The Sharp Aquos LC60LE925X 3D LCD TV enters hard on the heals of its other ‘Quattron’ LED models, and shares with them a unique feature: four colours. Virtually all TVs generate their pictures using triplets of dots to make up the pixels. These are coloured red, green and blue. This TV adds yellow to the mix, potentially expanding the gamut (that is, range) of available colours.
The panel is backlit using Edge LEDs, allowing a thin 40mm unit. With its rounded corners and unbroken glass sheet across the entire front of the TV, it looks very attractive indeed.
The black levels were adequate, but not outstanding, and the default colour scheme tended, perhaps not surprisingly, just a little towards a yellow bias.
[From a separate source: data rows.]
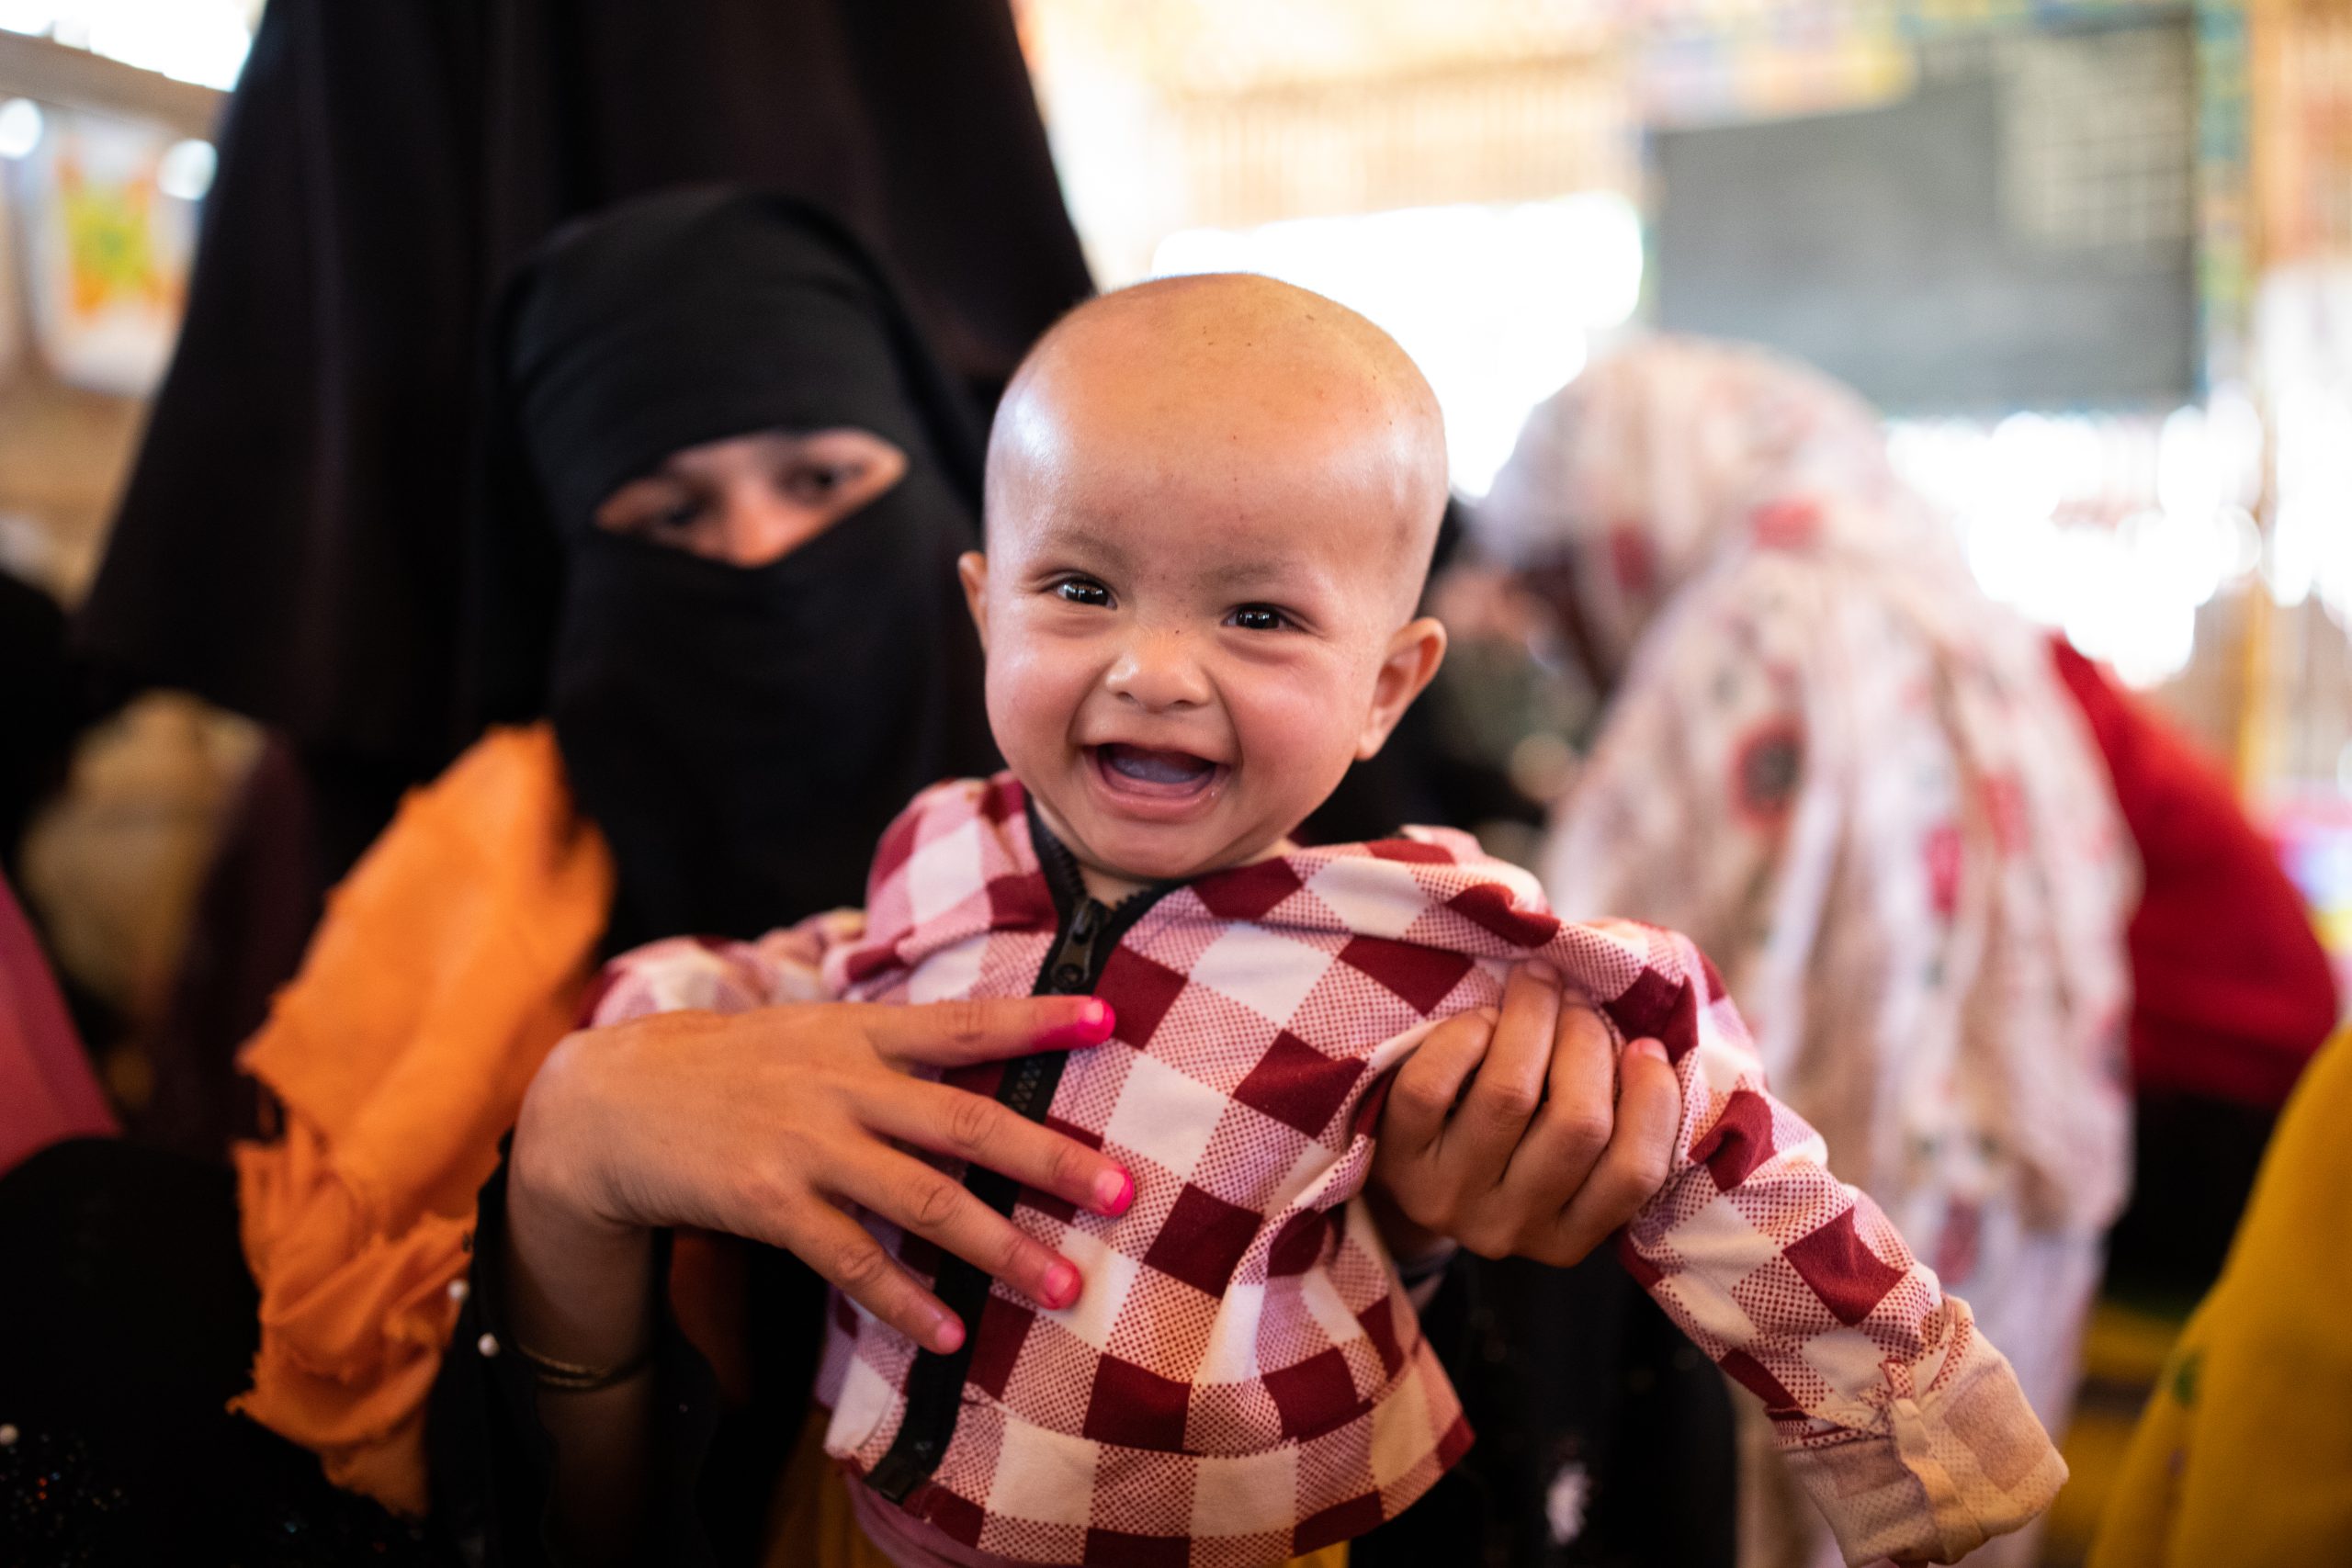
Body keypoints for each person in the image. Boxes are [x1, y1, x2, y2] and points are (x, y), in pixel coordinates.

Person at [0, 196, 1681, 1567]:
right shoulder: (433, 901)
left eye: (823, 484)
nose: (754, 562)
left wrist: (1431, 1213)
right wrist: (571, 1172)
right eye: (664, 512)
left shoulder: (1358, 897)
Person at [576, 277, 2065, 1568]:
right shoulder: (940, 848)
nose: (1154, 670)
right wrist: (640, 1029)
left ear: (1390, 688)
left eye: (1259, 618)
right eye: (1081, 590)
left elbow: (1704, 1118)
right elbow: (821, 977)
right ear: (987, 613)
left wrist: (1913, 1426)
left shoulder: (1414, 935)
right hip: (865, 1519)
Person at [1476, 337, 2137, 1568]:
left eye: (1561, 584)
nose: (1566, 636)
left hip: (1825, 1222)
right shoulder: (1946, 600)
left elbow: (1591, 978)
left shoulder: (1754, 625)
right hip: (1994, 1211)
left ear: (1625, 516)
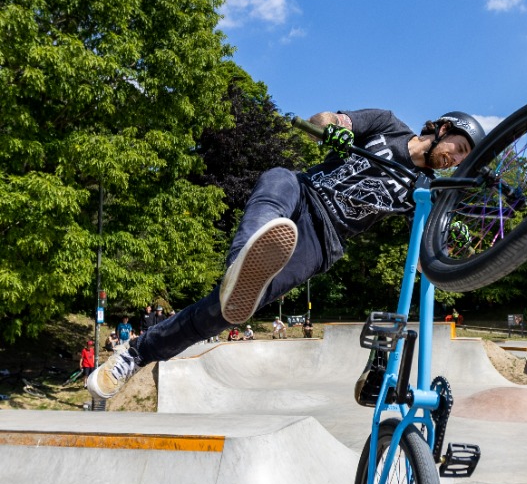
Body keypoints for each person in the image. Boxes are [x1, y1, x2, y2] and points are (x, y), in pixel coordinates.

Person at [88, 108, 482, 399]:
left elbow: (432, 229)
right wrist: (333, 131)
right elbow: (328, 118)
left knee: (226, 312)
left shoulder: (424, 186)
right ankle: (241, 264)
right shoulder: (387, 125)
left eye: (462, 158)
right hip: (303, 191)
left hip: (322, 240)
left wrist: (453, 227)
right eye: (457, 147)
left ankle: (137, 354)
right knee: (277, 176)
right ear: (443, 128)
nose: (455, 159)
This was quite adjustable, though, and overall the 2D picture quality was fine.
The 3D picture was problematic. The review unit had quite severe ghosting visible, both with darker coloured items on light backgrounds and vice versa. In the latter case (light on dark) there were times when parts of the image became quite confused, simply because of the overlapping ghosts in both eyes.
The TV has an infrared transmitter built-in, and comes with one pair of 3D glasses. These use a rechargeable battery and are charged up by connecting them to the USB port on the TV. The TV supports 2D to 3D simulation.
The menu structure of the TV is a little unusual. Rather than overlaying the picture, the TV scales the picture down to about three-quarter size, pushing it to the bottom left, so that the main menu can be laid out across the top of the screen, and the submenu down the right side.
The TV supports multimedia playback from USB and Digital Living Network Alliance-compliant networks. However it lacks the wider Internet capabilities available from some of the other TVs.